You wouldn't know it in our age of declining literacy (or "post-literacy" as the young prefer to call it), but punctuation was a major innovation in clarifying language. "Woman, without her man, is nothing" means the opposite of "Woman: Without her, man is nothing." A simple comma makes "Let's eat, grandma" much different than "Let's eat grandma!"
The earliest alphabets didn't need punctuation marks because writing was mainly used for record-keeping. The first known attempt at punctuation marks is found on a 9th century BC stele whose carver separated words with points and horizontal dashes. By the 5th century BC the Greeks were using patterns of dots to help with oral recitations. Things didn't change much until Medieval copyists starting cranking out Bibles that were intended to be read aloud; they invented indentation, capitalization, and spaces between words.
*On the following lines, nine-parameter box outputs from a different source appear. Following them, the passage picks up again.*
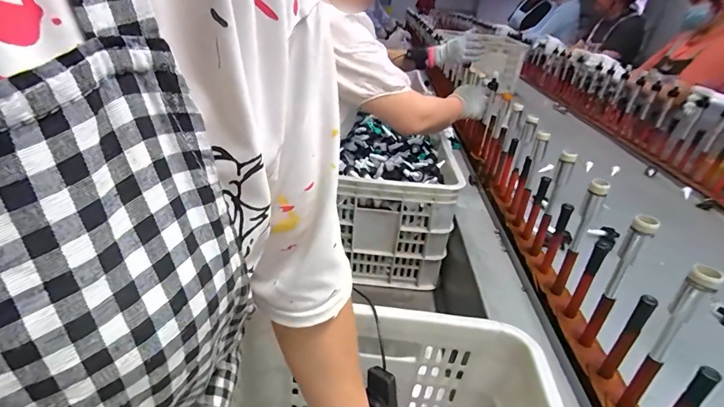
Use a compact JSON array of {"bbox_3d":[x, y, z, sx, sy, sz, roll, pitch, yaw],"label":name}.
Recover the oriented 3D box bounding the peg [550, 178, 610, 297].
[{"bbox_3d":[0.340,0.063,0.605,0.029,0.224,0.029,29,38,32],"label":"peg"}]

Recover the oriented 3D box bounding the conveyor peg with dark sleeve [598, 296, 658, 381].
[{"bbox_3d":[0.334,0.176,0.482,0.014,0.145,0.020,-18,39,-36],"label":"conveyor peg with dark sleeve"}]

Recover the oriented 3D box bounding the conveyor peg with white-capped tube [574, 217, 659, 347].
[{"bbox_3d":[0.335,0.115,0.511,0.021,0.225,0.028,-21,41,-38],"label":"conveyor peg with white-capped tube"}]

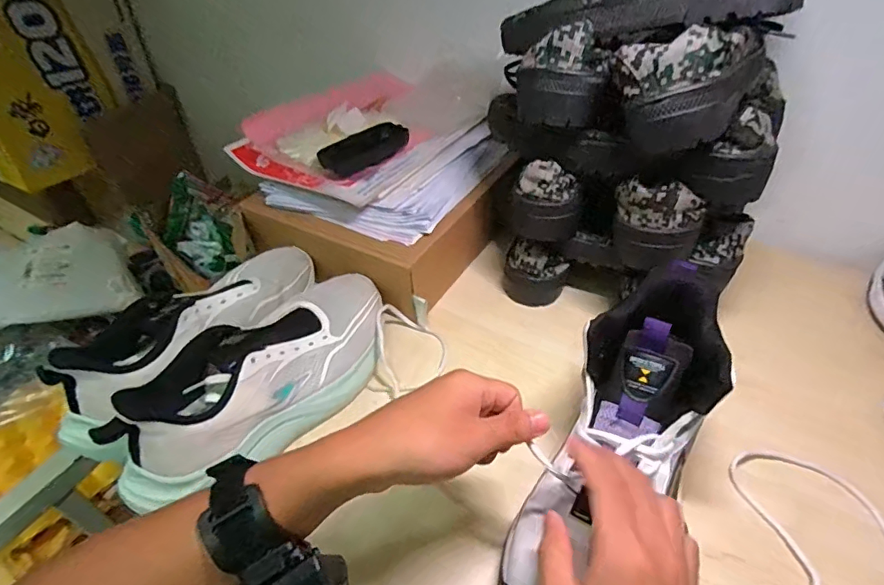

Punctuation didn't really take off until moveable type made the need for standardization clear by the 15th century, when books began to proliferate. The Romans invented the ampersand in the 1st century AD as a combination of the letters "et" (their word for "and)." Our word "ampersand" comes from "and per se." The question mark ("interrogation point" or "query") appeared late in the 8th century as a "lightning slash" over a period. The exclamation point might have been inspired by the Latin word "io", an expression of joy. Copyists in the Middle Ages gradually moved the "i" above the "o" and shrank the "o" to a point.
If proper punctuation is endangered by social media and texting, maybe emojis will take its place.